---------- PROVIDED RECORDS ----------

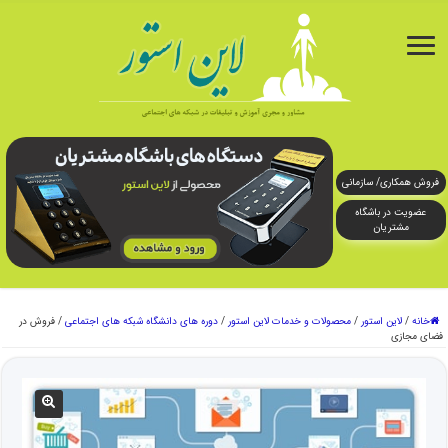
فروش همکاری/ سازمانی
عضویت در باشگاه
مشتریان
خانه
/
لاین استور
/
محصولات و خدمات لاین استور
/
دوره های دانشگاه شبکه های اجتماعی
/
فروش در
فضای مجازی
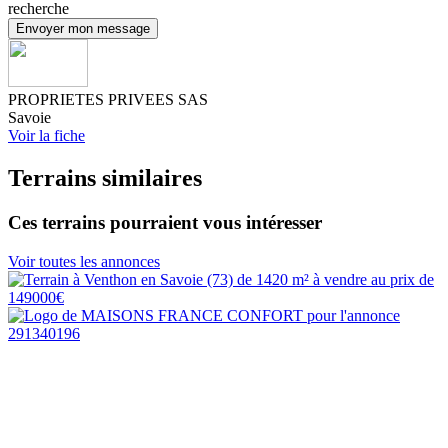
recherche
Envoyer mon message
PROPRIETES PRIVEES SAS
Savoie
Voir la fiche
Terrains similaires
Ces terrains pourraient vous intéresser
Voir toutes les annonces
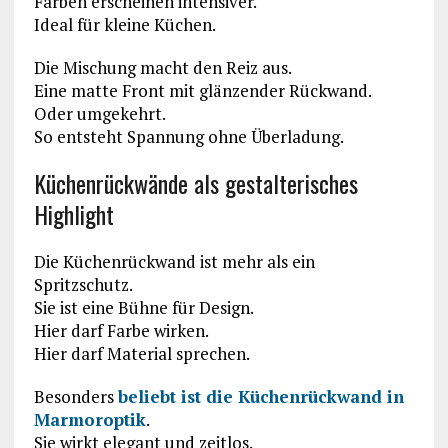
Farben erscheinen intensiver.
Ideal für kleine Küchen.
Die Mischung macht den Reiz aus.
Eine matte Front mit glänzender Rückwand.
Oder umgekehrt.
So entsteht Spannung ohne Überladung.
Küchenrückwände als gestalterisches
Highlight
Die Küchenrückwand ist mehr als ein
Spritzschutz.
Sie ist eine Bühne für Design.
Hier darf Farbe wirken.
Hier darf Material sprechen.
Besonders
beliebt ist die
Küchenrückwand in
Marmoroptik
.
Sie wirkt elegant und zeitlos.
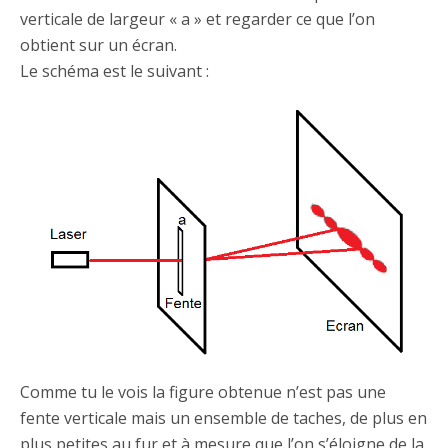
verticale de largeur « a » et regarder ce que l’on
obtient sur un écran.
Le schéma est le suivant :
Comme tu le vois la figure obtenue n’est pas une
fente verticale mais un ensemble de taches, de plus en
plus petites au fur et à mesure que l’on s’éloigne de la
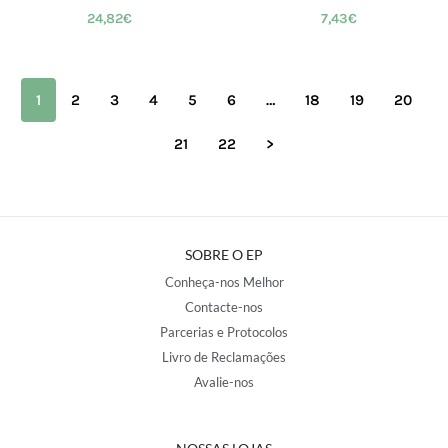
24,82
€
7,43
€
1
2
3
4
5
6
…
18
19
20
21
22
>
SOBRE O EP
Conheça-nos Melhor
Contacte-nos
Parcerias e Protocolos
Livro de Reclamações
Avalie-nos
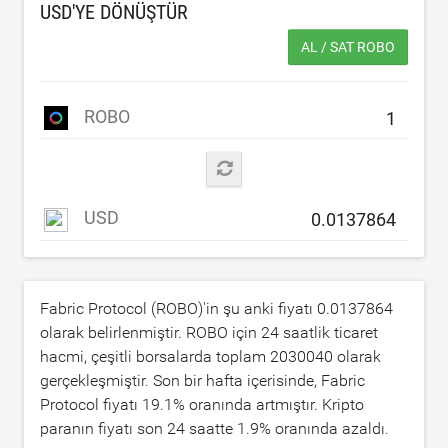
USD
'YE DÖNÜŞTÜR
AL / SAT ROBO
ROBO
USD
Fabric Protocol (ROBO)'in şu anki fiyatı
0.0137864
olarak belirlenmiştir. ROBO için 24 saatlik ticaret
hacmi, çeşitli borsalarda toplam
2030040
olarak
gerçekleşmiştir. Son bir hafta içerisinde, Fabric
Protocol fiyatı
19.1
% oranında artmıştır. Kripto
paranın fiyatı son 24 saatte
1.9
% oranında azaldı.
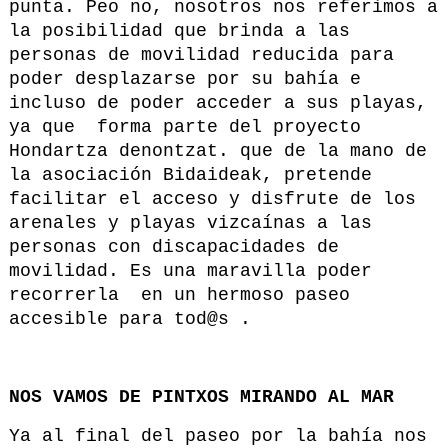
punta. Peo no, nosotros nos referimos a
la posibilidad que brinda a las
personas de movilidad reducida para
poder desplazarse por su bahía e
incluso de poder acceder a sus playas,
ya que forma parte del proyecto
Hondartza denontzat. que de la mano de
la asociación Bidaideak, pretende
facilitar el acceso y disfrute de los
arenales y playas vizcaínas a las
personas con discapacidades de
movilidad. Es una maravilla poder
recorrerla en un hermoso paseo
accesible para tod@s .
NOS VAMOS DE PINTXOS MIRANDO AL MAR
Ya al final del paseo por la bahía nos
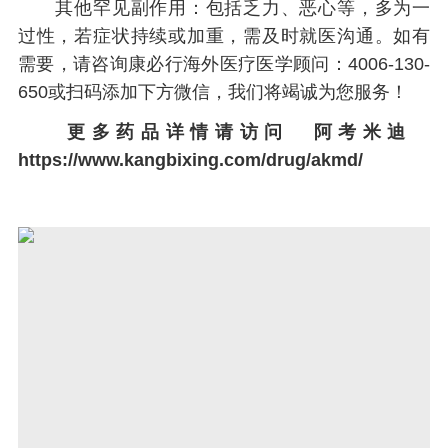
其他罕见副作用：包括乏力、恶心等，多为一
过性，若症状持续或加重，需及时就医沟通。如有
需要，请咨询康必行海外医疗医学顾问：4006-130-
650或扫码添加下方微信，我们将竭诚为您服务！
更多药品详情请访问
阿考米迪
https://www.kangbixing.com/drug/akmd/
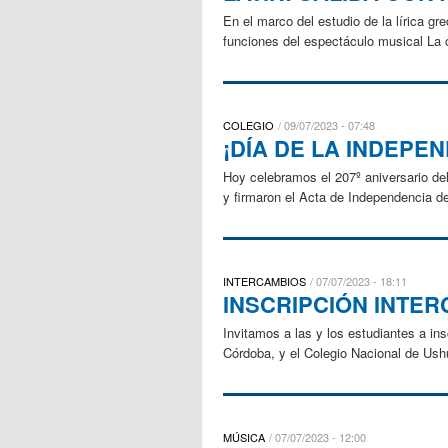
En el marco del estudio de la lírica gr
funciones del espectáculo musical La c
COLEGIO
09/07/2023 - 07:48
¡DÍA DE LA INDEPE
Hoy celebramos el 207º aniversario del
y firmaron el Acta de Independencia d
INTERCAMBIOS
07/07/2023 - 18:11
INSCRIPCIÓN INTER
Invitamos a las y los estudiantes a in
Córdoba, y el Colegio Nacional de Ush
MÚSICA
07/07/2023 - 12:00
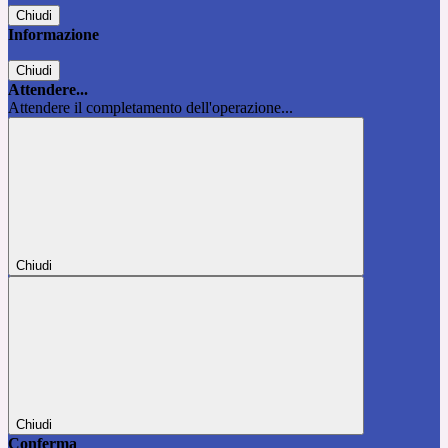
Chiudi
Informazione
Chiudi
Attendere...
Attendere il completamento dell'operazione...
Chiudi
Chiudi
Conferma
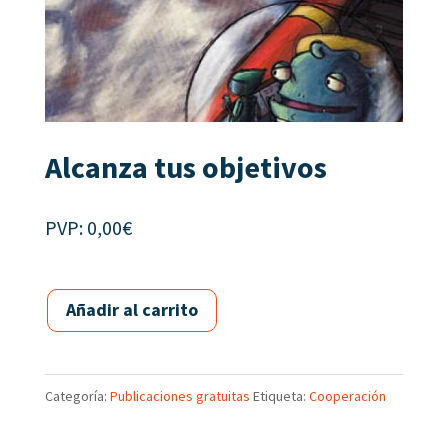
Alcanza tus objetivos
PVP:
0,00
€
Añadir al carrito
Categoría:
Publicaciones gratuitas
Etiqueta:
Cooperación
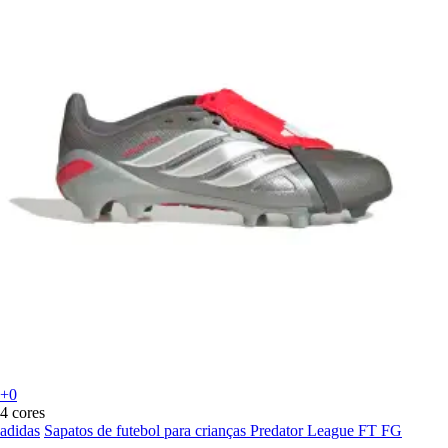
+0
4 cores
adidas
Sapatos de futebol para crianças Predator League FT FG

----------
---------- PROVIDED RECORDS ----------

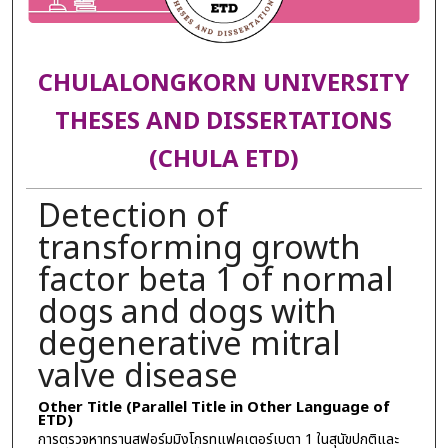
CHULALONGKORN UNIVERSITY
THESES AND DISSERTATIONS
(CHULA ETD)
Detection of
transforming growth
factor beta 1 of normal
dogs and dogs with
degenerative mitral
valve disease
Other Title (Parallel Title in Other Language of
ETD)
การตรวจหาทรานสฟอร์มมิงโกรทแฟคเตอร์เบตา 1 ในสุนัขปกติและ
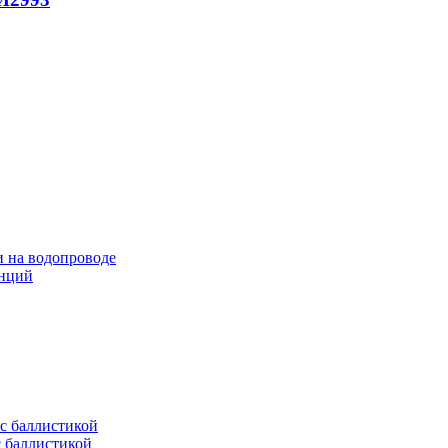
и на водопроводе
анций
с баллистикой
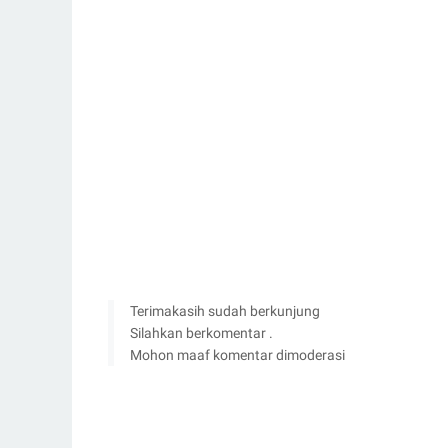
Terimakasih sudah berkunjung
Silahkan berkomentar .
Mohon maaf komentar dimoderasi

----------

▶ EXERCISE BRIEF: Which lines in the items contain the string "verticale"? Copy out each of those lines in full, and treat uppercase and lowercase as different.

▶ ANSWER SECTION:
verticale de largeur « a » et regarder ce que l’on
fente verticale mais un ensemble de taches, de plus en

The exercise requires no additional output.